Anwar Nasution melihat besarnya defisit neraca berjalan dan utang luar negeri,
ditambah dengan lemahnya sistim perbankan nasional sebagai akar dari terjadinya krisis
finansial (Nasution: 28). Bank Dunia melihat adanya empat sebab utama yang bersamasama
membuat krisis menuju ke arah kebangkrutan (World Bank, 1998, pp. 1.7 -1.11). Yang
pertama adalah akumulasi utang swasta luar negeri yang cepat dari tahun 1992 hingga Juli
1997, sehingga l.k. 95% dari total kenaikan utang luar negeri berasal dari sektor swasta ini,
dan jatuh tempo rata-ratanya hanyalah 18 bulan. Bahkan selama empat tahun terakhir
utang luar negeri pemerintah jumlahnya menurun.
Berikut ini diberikan rangkuman dari berbagai faktor tersebut menurut urutan kejadiannya:
1) Dianutnya sistim devisa yang terlalu bebas tanpa adanya pengawasan yang memadai,
memungkinkan arus modal dan valas dapat mengalir keluar-masuk secara bebas
berapapun jumlahnya. Kondisi di atas dimungkinkan, karena Indonesia menganut rezim
devisa bebas dengan rupiah yang konvertibel, sehingga membuka peluang yang sebesarbesarnya
untuk orang bermain di pasar valas.
2) Tingkat depresiasi rupiah yang relatif rendah, berkisar antara 2,4% (1993) hingga 5,8%
(1991) antara tahun 1988 hingga 1996, yang berada di bawah nilai tukar nyatanya,
menyebabkan nilai rupiah secara kumulatif sangat overvalued. Ditambah dengan kenaikan
pendapatan penduduk dalam nilai US dollar yang naiknya relatif lebih cepat dari
kenaikan pendapatan nyata dalam Rupiah, dan produk dalam negeri yang makin lama
makin kalah bersaing dengan produk impor.

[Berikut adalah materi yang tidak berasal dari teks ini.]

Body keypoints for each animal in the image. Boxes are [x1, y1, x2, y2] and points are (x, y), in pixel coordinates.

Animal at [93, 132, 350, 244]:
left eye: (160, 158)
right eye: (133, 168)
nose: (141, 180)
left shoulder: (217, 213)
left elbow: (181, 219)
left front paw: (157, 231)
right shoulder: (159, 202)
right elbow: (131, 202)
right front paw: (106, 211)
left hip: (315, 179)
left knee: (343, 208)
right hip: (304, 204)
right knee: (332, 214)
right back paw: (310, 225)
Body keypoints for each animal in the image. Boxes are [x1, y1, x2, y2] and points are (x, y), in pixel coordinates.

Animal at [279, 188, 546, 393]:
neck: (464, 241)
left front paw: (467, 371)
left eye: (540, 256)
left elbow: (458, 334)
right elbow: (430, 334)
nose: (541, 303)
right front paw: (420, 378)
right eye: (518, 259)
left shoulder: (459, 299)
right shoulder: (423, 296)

3) Akar dari segala permasalahan adalah utang luar negeri swasta jangka pendek dan
menengah sehingga nilai tukar rupiah mendapat tekanan yang berat karena tidak tersedia
cukup devisa untuk membayar utang yang jatuh tempo beserta bunganya (bandingkan
juga Wessel et al.: 22), ditambah sistim perbankan nasional yang lemah. Akumulasi
utang swasta luar negeri yang sejak awal tahun 1990-an telah mencapai jumlah yang
sangat besar, bahkan sudah jauh melampaui utang resmi pemerintah yang beberapa
tahun terakhir malah sedikit berkurang (oustanding official debt).

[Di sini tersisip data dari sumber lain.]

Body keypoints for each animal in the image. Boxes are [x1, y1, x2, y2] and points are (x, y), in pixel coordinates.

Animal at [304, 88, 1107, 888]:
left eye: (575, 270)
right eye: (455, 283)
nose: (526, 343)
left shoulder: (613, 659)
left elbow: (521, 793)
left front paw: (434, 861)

4) Permainan yang dilakukan oleh spekulan asing (bandingkan juga Ehrke: 2-3) yang dikenal
sebagai hedge funds tidak mungkin dapat dibendung dengan melepas cadangan devisa
yang dimiliki Indonesia pada saat itu, karena praktek margin trading, yang memungkinkan
dengan modal relatif kecil bermain dalam jumlah besar. Dewasa ini mata uang sendiri
sudah menjadi komoditi perdagangan, lepas dari sektor riil.
5) Kebijakan fiskal dan moneter tidak konsisten dalam suatu sistim nilai tukar dengan pita
batas intervensi. Sistim ini menyebabkan apresiasi nyata dari nilai tukar rupiah dan
mengundang tindakan spekulasi ketika sistim batas intervensi ini dihapus pada tanggal
14 Agustus 1997 (Nasution: 2). Terkesan tidak adanya kebijakan pemerintah yang jelas
dan terperinci tentang bagaimana mengatasi krisis (Nasution: 1) dan keadaan ini masih
berlangsung hingga saat ini. Ketidak mampuan pemerintah menangani krisis
menimbulkan krisis kepercayaan dan mengurangi kesediaan investor asing untuk
memberi bantuan finansial dengan cepat (World Bank, 1998: 1.10).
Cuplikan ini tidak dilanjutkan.